Spock’s lips trembled as if his mouth was trying to drop open, but he bit his lip, effectively sealing his mouth in a line. ‘But why?’

‘Why, Spock?’

‘Why do you need a ward?’

Sarek frowned at Spock. ‘Do I sense jealousy?’

‘No, father.’ Spock lowered his eyes.

‘Good.’ Sarek got out fruit and set it on the counter, starting to slice it for a salad. ‘Because I trust you to be gracious and courteous to Michael in every way. She is going through a tough time. She just lost both her parents. They died violently at the hands of the Klingons.’

Michael cringed at such a blunt reminder. Of course, Vulcans were well known for their honesty, but sometimes, it just seemed cruel.

‘I am deeply sorry to hear that,’ Spock said quietly.

Michael nodded. ‘Thanks.’ She hugged her knees, despite the heat, and willed herself away. She felt completely drained. All she wanted to do was curl away in some forsaken corner and sleep for a long, long time.

‘Michael is without any close, living relatives,’ Sarek continued, sprinkling some sort of spice over the fruit salad. ‘So, I have decided she will stay with us, for the time being at least.’

‘I see.’ Spock sucked on his lip. He looked Michael over again. ‘Is she…human?’

‘Yes, Spock,’ Sarek said, wryly. ‘She is indeed human. You have seen human children before. There are some at the embassy right now.’

‘They never stay long,’ Spock said.

Sarek nodded. ‘No, I suppose not.’

Michael bowed her head to her knees. She felt the tears come, and she couldn’t stop them. She didn’t want to be here. All alone, unconnected and inconvenient, a topic to be discussed.

Sarek stayed where he was. He did not come to comfort to her, only stared. Spock at least had the decency to look away. Michael’s shoulders shook, and she sobbed until her chest ached. When she looked up again, Spock was standing near her, holding out a handkerchief.

‘It’s my mother’s,’ Spock said, as way of explanation. He pressed it into her hand and then stepped back quickly, as if he feared her emotional outburst might be contagious.

‘Thanks.’ Michael wiped her eyes and nose. Blood burnt in her cheeks, as she noticed that Sarek was still watching her.

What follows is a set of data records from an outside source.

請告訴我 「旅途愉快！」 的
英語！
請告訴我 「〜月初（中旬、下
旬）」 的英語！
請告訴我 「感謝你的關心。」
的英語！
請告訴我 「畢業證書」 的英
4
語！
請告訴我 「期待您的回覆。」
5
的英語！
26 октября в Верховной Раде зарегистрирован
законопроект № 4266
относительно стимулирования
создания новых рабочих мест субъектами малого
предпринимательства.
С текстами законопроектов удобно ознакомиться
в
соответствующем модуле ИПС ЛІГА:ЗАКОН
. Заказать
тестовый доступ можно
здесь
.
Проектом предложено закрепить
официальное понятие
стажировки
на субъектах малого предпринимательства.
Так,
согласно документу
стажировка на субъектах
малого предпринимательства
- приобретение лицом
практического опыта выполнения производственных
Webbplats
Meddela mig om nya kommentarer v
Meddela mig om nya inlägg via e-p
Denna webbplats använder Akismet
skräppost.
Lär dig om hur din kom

‘Maybe you would like to go lie down for a while?’ Sarek said.

Michael nodded and pushed herself up off the sofa. Sarek moved towards the exit but stopped when the PADD in the front pocket of his shoulder bag suddenly flashed. He scrolled down through the incoming message. His eyebrows rose higher and higher as more messages flashed to life on his screen.

‘Spock,’ he said, ‘why don’t you help Michael pick out a room? Your mother just sent that word that she will be coming home early, and she seems upset that I did not inform her that I would be returning today.’

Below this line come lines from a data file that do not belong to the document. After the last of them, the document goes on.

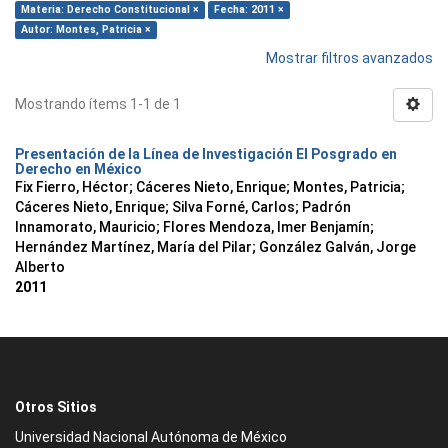
Materia: Derecho Constitucional ×
Fecha: 2011 ×
Autor: Montes, Patricia ×
Mostrar filtros avanzados
Mostrando ítems 1-1 de 1
Presentación de la Línea de Investigación El Posgrado en
Derecho en México
Fix Fierro, Héctor
;
Cáceres Nieto, Enrique
;
Montes, Patricia
;
Cáceres Nieto, Enrique
;
Silva Forné, Carlos
;
Padrón
Innamorato, Mauricio
;
Flores Mendoza, Imer Benjamín
;
Hernández Martínez, María del Pilar
;
González Galván, Jorge
Alberto
2011
Otros Sitios
Universidad Nacional Autónoma de México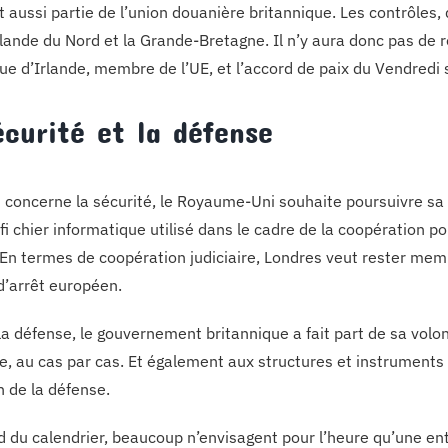
ait aussi partie de l’union douanière britannique. Les contrôle
rlande du Nord et la Grande-Bretagne. Il n’y aura donc pas de re
ue d’Irlande, membre de l’UE, et l’accord de paix du Vendredi 
écurité et la défense
i concerne la sécurité, le Royaume-Uni souhaite poursuivre sa
 fi chier informatique utilisé dans le cadre de la coopération 
 En termes de coopération judiciaire, Londres veut rester memb
’arrêt européen.
la défense, le gouvernement britannique a fait part de sa volo
 au cas par cas. Et également aux structures et instruments 
 de la défense.
d du calendrier, beaucoup n’envisagent pour l’heure qu’une e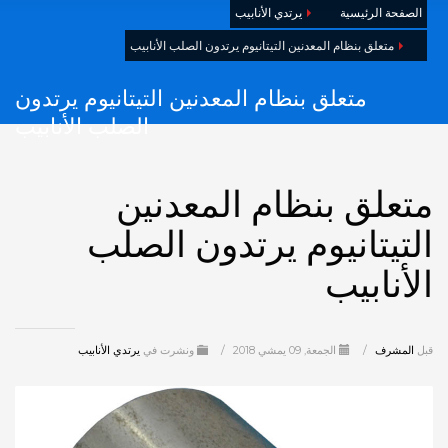
الصفحة الرئيسية
يرتدي الأنابيب
متعلق بنظام المعدنين التيتانيوم يرتدون الصلب الأنابيب
متعلق بنظام المعدنين التيتانيوم يرتدون
الصلب الأنابيب
متعلق بنظام المعدنين
التيتانيوم يرتدون الصلب
الأنابيب
قبل
المشرف
/
الجمعة, 09 يمشي 2018
/
ونشرت في
يرتدي الأنابيب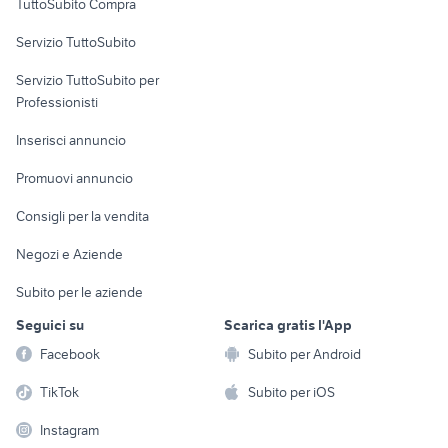
TuttoSubito Compra
commerciali
Servizio TuttoSubito
elettronica
per la casa e la
sports e hobby
Servizio TuttoSubito per
persona
Informatica
Animali
Professionisti
Arredamento e
Console e
Accessori per
Casalinghi
Inserisci annuncio
Videogiochi
animali
Elettrodomestici
Promuovi annuncio
Audio/Video
Musica e Film
Giardino e Fai da te
Consigli per la vendita
Fotografia
Libri e Riviste
Abbigliamento e
Negozi e Aziende
Telefonia
Strumenti Musicali
Accessori
Subito per le aziende
Sports
Tutto per i bambini
Seguici su
Scarica gratis l'App
Biciclette
Facebook
Subito per Android
Collezionismo
TikTok
Subito per iOS
Instagram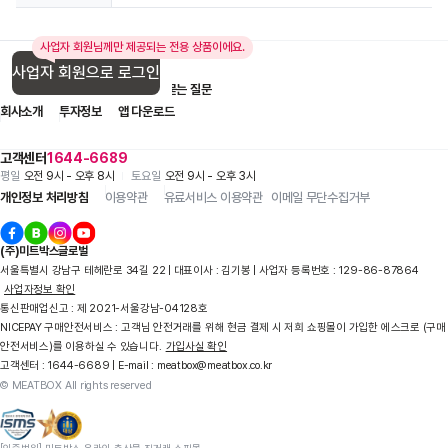
사업자 회원님께만 제공되는 전용 상품이에요.
사업자 회원으로 로그인
입점 제휴 문의
1:1 문의
자주 묻는 질문
회사소개
투자정보
앱 다운로드
고객센터
1644-6689
평일
오전 9시 - 오후 8시
토요일
오전 9시 - 오후 3시
개인정보 처리방침
이용약관
유료서비스 이용약관
이메일 무단수집거부
(주)미트박스글로벌
서울특별시 강남구 테헤란로 34길 22 | 대표이사 : 김기봉 | 사업자 등록번호 : 129-86-87864
사업자정보 확인
통신판매업신고 : 제 2021-서울강남-04128호
NICEPAY 구매안전서비스 : 고객님 안전거래를 위해 현금 결제 시 저희 쇼핑몰이 가입한 에스크로 (구매
안전서비스)를 이용하실 수 있습니다.
가입사실 확인
고객센터 : 1644-6689 | E-mail : meatbox@meatbox.co.kr
© MEATBOX All rights reserved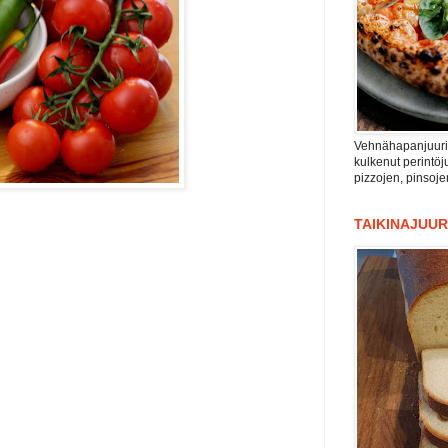
Vehnähapanjuuri n
kulkenut perintöju
pizzojen, pinsoje
TAIKINAJUUR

 ‘Yes, father,’ Spock said quickly. He led Michael out of the wide living space and into a broad hallway. There he hesitated. ‘I do not know what you desire in a room. Mother likes the rooms on the northside. She says they’re less bright, less blinding. Perhaps, you would like a room there?’

‘Okay,’ Michael said.

Spock licked his lip. ‘Currently, there are three rooms empty on that wing. Well, technically, there is a fourth, but it is reserved for T’Pau, so I would not suggest it.’

Michael shrugged. ‘Anything will do. I’m just so tired.’

‘Of course.’ Without another word, Spock led her to a spacious bedroom that overlooked a garden of blood grass and dragon trees. He showed her the bed, which was wide and low lying, and gave her a light weight night shirt. After wishing her ‘sweet dreams,’ he quietly exited. Michael collapsed onto the bed and, despite all her worries, was soon asleep.